Ooooh! Yesterday's APOD shows the afterglow of gamma-ray burst 090423 which has a measured redshift of 8.2 -- making it the most distant GRB detected and (apart from the CMB) the most distant object ever observed. (090423 is also coincidentally our 10-year dating anniversary.)
For non-astronomers, redshift (or z) is the stretching of light-waves by the expansion of the universe; astronomers use it as a convenient shorthand for distance. Until recently you almost never saw anything beyond a z of 5, so a redshift of 8.2 is sort of like hitting 100 home runs in a season -- pretty cool! This burst arose from the death of a massive star back in the very, very early universe.

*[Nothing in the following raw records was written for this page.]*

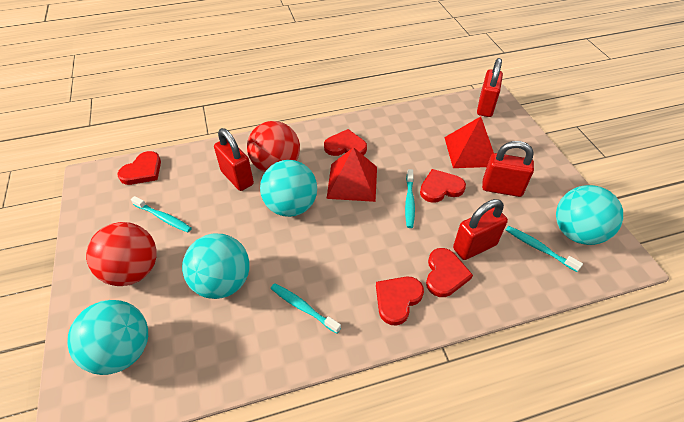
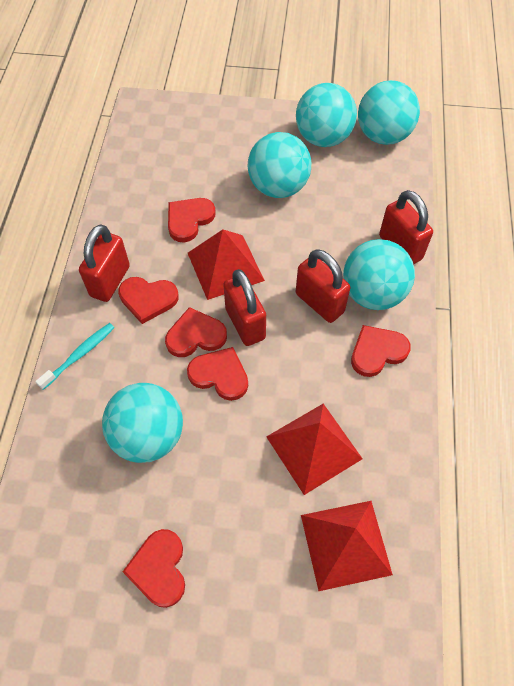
red ball: [86,222,157,286] [247,121,300,172] = 2 -> none = 0
red heart: [117,151,161,185] [324,129,367,156] [376,277,424,326] [420,169,466,203] [426,248,473,297] = 5 -> [118,277,179,324] [123,529,185,608] [165,307,227,357] [168,198,216,242] [187,347,248,401] [351,325,411,377] = 6
red pyramid: [327,147,377,202] [444,116,494,168] = 2 -> [188,230,265,300] [266,404,363,495] [301,501,393,591] = 3
turquoise ball: [67,300,148,375] [182,234,250,299] [260,160,317,217] [556,185,623,245] = 4 -> [102,383,183,463] [248,132,311,198] [296,83,357,147] [343,239,415,310] [358,80,420,145] = 5
turquoise toothbrush: [131,196,192,232] [271,283,341,334] [405,169,415,228] [506,226,583,272] = 4 -> [35,323,115,390] = 1

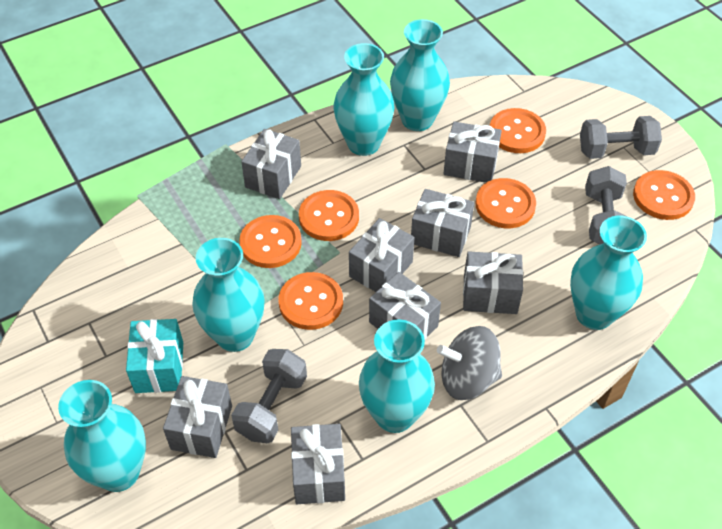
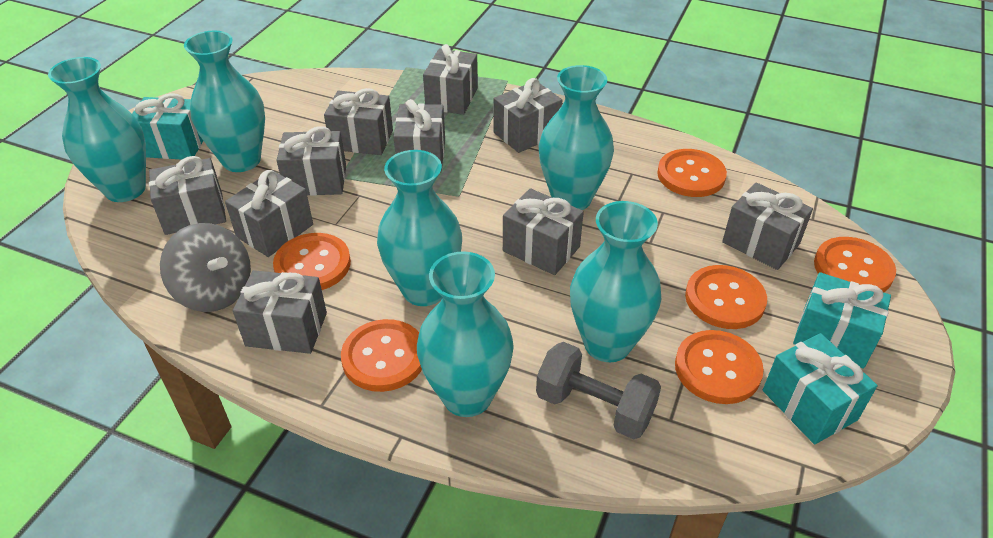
grey dumbbell: [231,349,307,443] [580,116,662,159] [585,166,627,244] = 3 -> [536,342,661,440] = 1
grey gift: [163,376,232,458] [241,129,301,199] [291,424,345,504] [349,218,415,292] [369,272,441,339] [411,189,474,257] [443,121,502,183] [463,251,523,314] = 8 -> [149,156,226,235] [225,170,313,257] [233,270,327,354] [276,126,346,196] [324,88,393,155] [393,99,445,172] [423,44,478,115] [493,78,562,153] [503,188,584,275] [722,182,813,270] = 10
turquoise gift: [126,319,183,393] = 1 -> [132,93,203,160] [763,333,878,444] [793,272,891,369] = 3

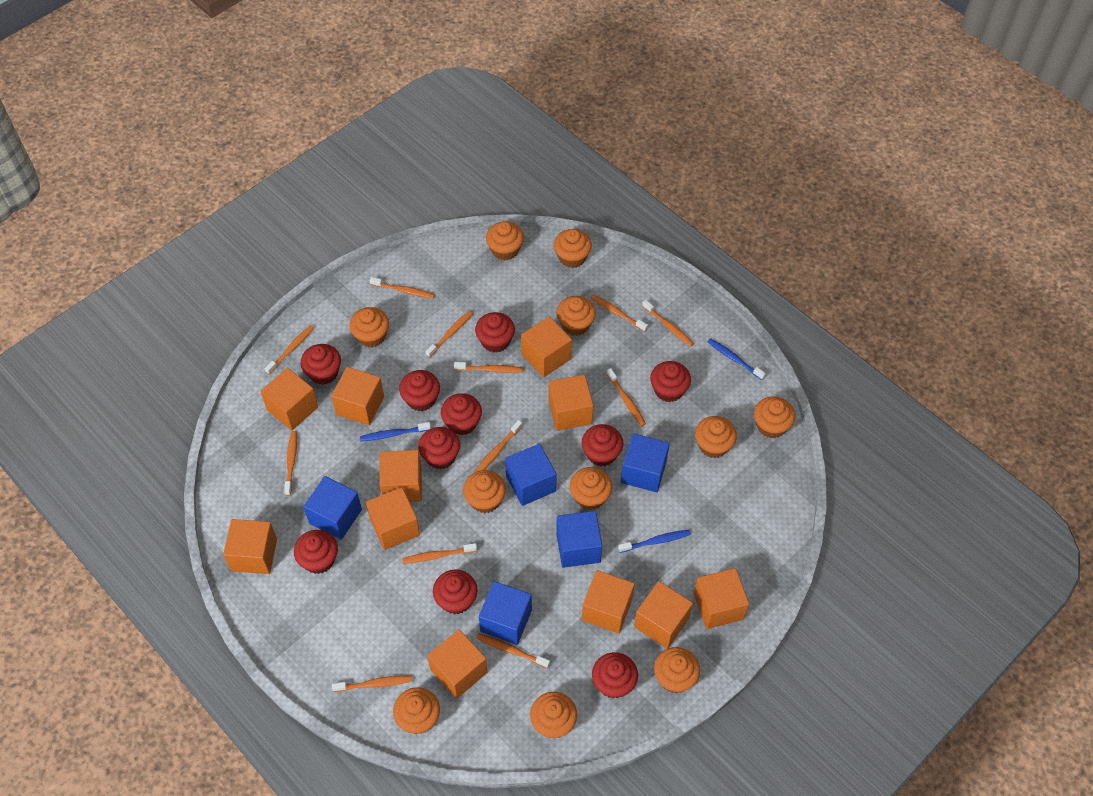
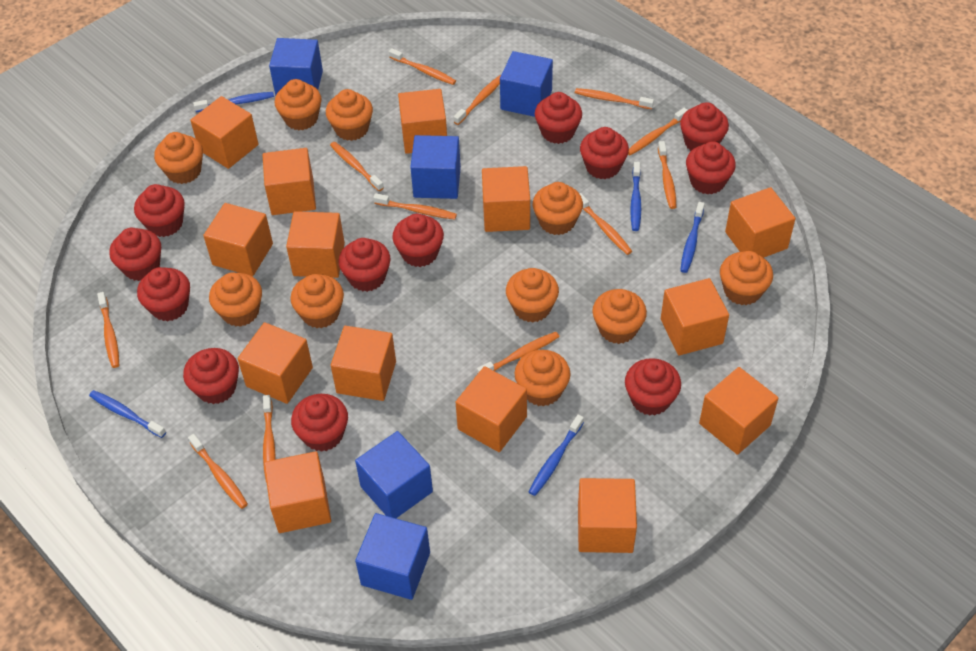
blue toothbrush: [360,422,431,441] [618,530,691,553] [708,338,766,380] = 3 -> [89,390,166,438] [193,92,274,112] [529,415,584,496] [630,162,641,231] [680,202,705,273] = 5
orange cube: [223,519,277,574] [260,368,318,430] [331,367,384,426] [366,487,420,550] [379,450,422,502] [427,629,487,699] [521,316,572,377] [548,375,593,431] [582,570,635,634] [634,581,693,649] [694,568,749,629] = 11 -> [190,96,259,169] [203,203,273,276] [238,322,313,404] [262,148,316,215] [264,451,331,533] [286,211,345,278] [331,326,396,401] [398,89,447,154] [456,366,527,452] [482,166,530,232] [578,478,637,553] [661,278,729,356] [699,367,778,455] [725,187,795,258] = 14
orange cupcake: [349,307,389,348] [393,687,440,734] [463,470,506,513] [486,221,524,261] [530,692,577,738] [554,229,592,268] [557,296,596,336] [570,467,612,510] [654,647,700,693] [695,416,737,458] [754,397,795,438] = 11 -> [154,132,203,184] [209,272,262,327] [275,79,322,130] [291,274,344,328] [326,89,373,141] [506,268,559,322] [514,350,570,407] [533,182,583,235] [592,289,647,344] [720,251,773,305] = 10
red cupcake: [294,530,338,574] [301,344,341,385] [399,370,440,411] [418,427,460,469] [433,569,478,614] [441,393,482,435] [475,312,515,353] [582,424,624,467] [592,652,638,698] [650,361,691,402] = 10 -> [109,228,161,281] [134,184,185,237] [137,267,190,321] [183,348,239,404] [291,394,348,452] [339,238,391,292] [392,213,444,267] [535,92,582,144] [580,127,629,179] [625,358,681,416] [680,102,729,151] [686,141,736,194] = 12

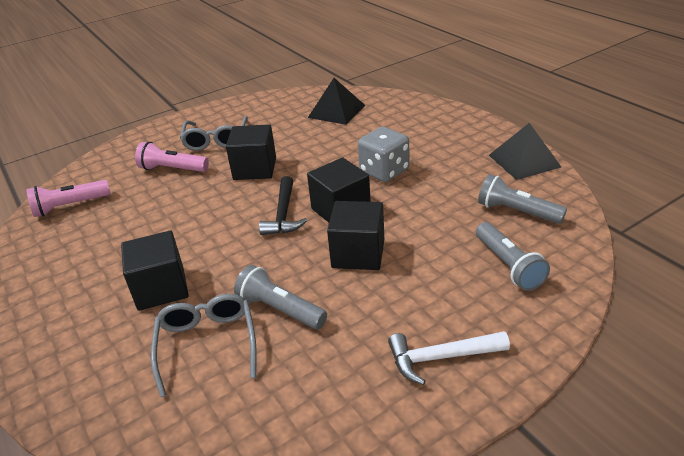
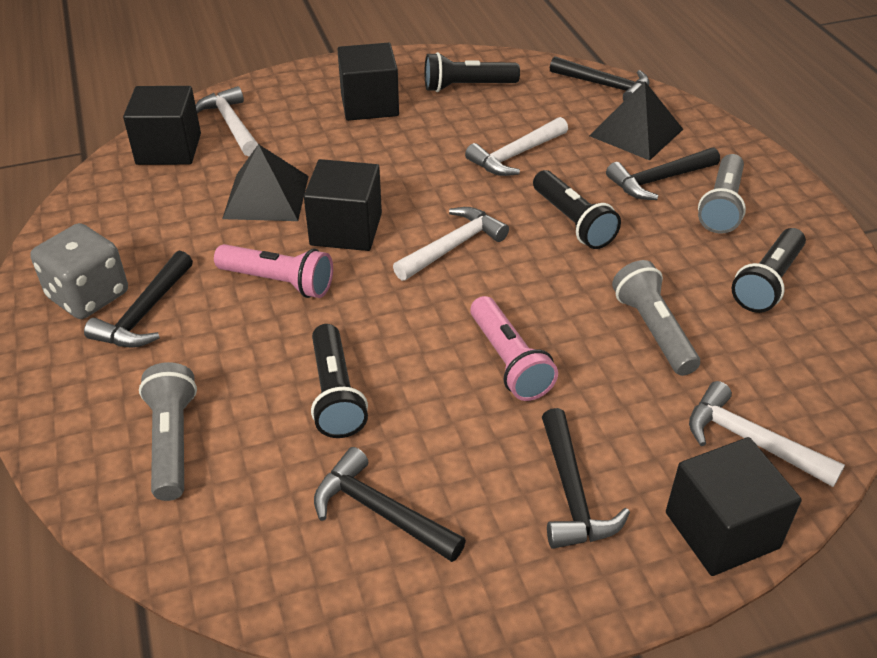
black flashlight: none = 0 -> [311,324,368,438] [425,52,520,92] [533,170,621,249] [732,228,806,313] = 4
black hammer: [259,176,307,235] = 1 -> [84,251,193,348] [314,447,466,562] [542,408,630,549] [550,56,649,101] [606,148,720,200] = 5
grey glasses: [151,294,257,397] [180,116,248,151] = 2 -> none = 0
white hammer: [388,331,510,385] = 1 -> [196,86,258,156] [393,207,509,281] [465,117,568,176] [689,381,845,487] = 4

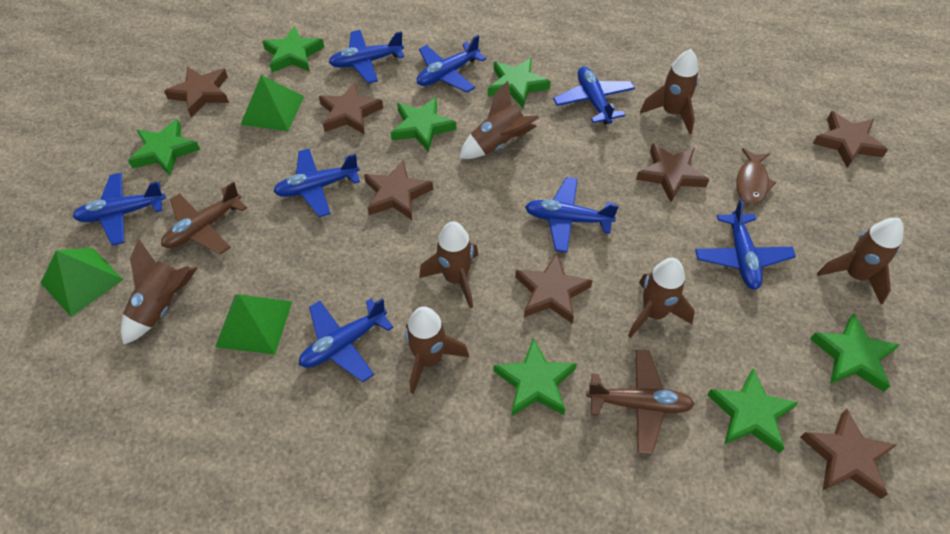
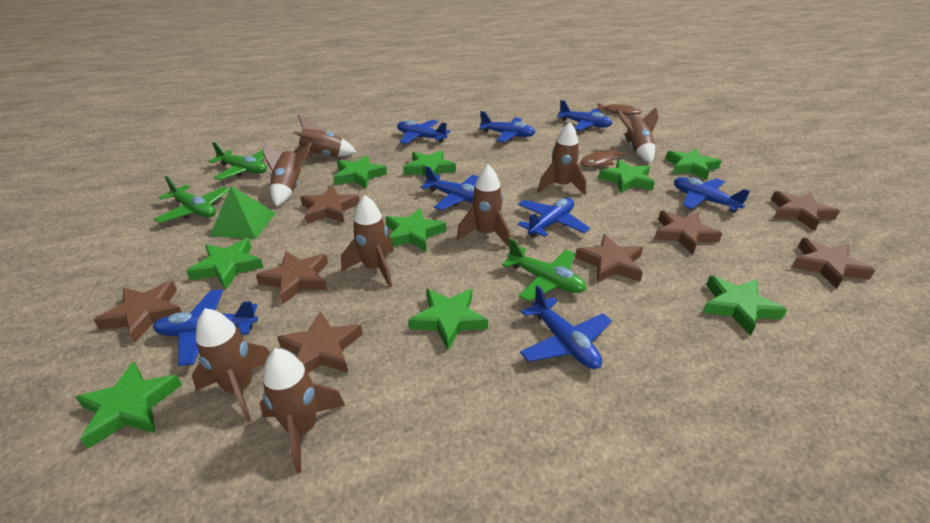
brown fish: [736,148,776,206] = 1 -> [581,148,627,167] [595,103,642,115] = 2
brown plane: [161,182,247,254] [586,350,695,455] = 2 -> none = 0
brown rocket: [121,239,198,345] [405,306,469,394] [419,221,478,308] [459,81,539,159] [628,258,695,338] [640,49,699,134] [817,218,904,305] = 7 -> [192,308,270,422] [260,348,345,473] [263,142,312,206] [293,114,356,158] [341,195,394,287] [457,164,510,247] [538,122,586,195] [616,107,659,163] = 8
brown star: [164,66,229,117] [319,82,383,135] [364,160,433,220] [515,253,593,324] [636,143,709,202] [800,409,897,499] [813,111,888,168] = 7 -> [93,281,182,343] [256,251,328,305] [277,311,363,373] [300,186,360,224] [575,234,643,283] [654,211,723,254] [771,191,840,231] [792,238,875,289] = 8
green plane: none = 0 -> [154,176,230,223] [208,142,267,180] [502,238,586,302] = 3
green pyramid: [41,248,124,317] [215,294,292,355] [240,75,304,131] = 3 -> [210,186,276,239] = 1
green star: [128,119,200,176] [262,26,324,73] [391,97,457,152] [488,58,551,108] [494,338,577,417] [707,368,798,454] [810,314,900,392] = 7 -> [75,362,182,449] [186,238,264,289] [333,155,387,188] [385,208,446,251] [403,150,456,178] [408,289,488,350] [598,159,655,193] [666,148,721,180] [702,276,787,336] = 9

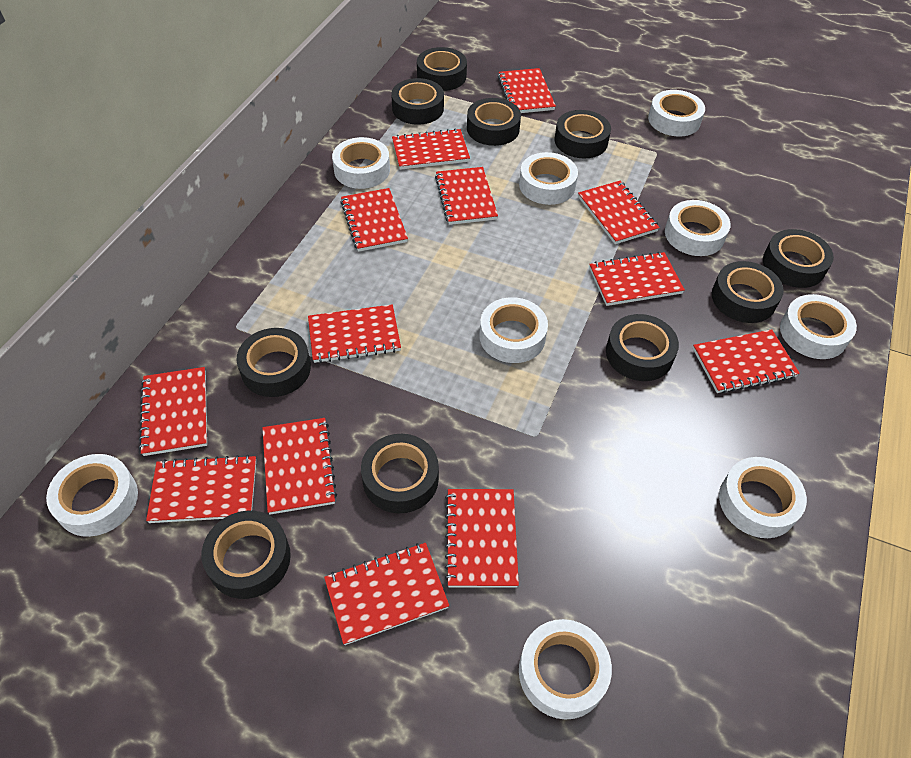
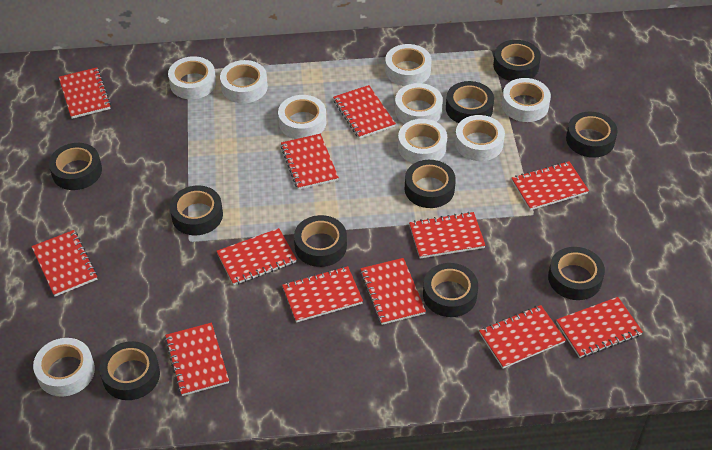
red notebook: [139,367,207,456] [146,455,256,523] [262,418,337,515] [308,304,401,363] [324,543,449,645] [340,188,408,252] [392,128,470,170] [435,167,498,225] [445,489,519,588] [498,68,556,113] [578,181,660,244] [589,252,685,306] [693,329,800,393] = 13 -> [31,230,98,296] [59,67,111,119] [165,323,229,396] [217,228,297,285] [280,134,339,190] [282,266,363,323] [333,85,396,139] [360,258,426,325] [409,212,486,259] [479,305,566,369] [511,161,589,210] [556,297,643,358] = 12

The rarity of high-z objects is partly because the bulk of the emitted light is shifted into the infrared (which is more of a pain to detect) and partly because neutral hydrogen absorbs much of the visible light past a certain redshift. In theory, objects like this one can tell us a lot about the era of reionization and the formation of structure in the universe. No doubt telescopes with infrared detectors are trying to squeeze every last photon out of this event.
If anyone is interested, you can follow the observation reports for this event -- from the initial detection by Swift to the discovery of the NIR afterglow -- at GRBlog or Jochen Greiner's website.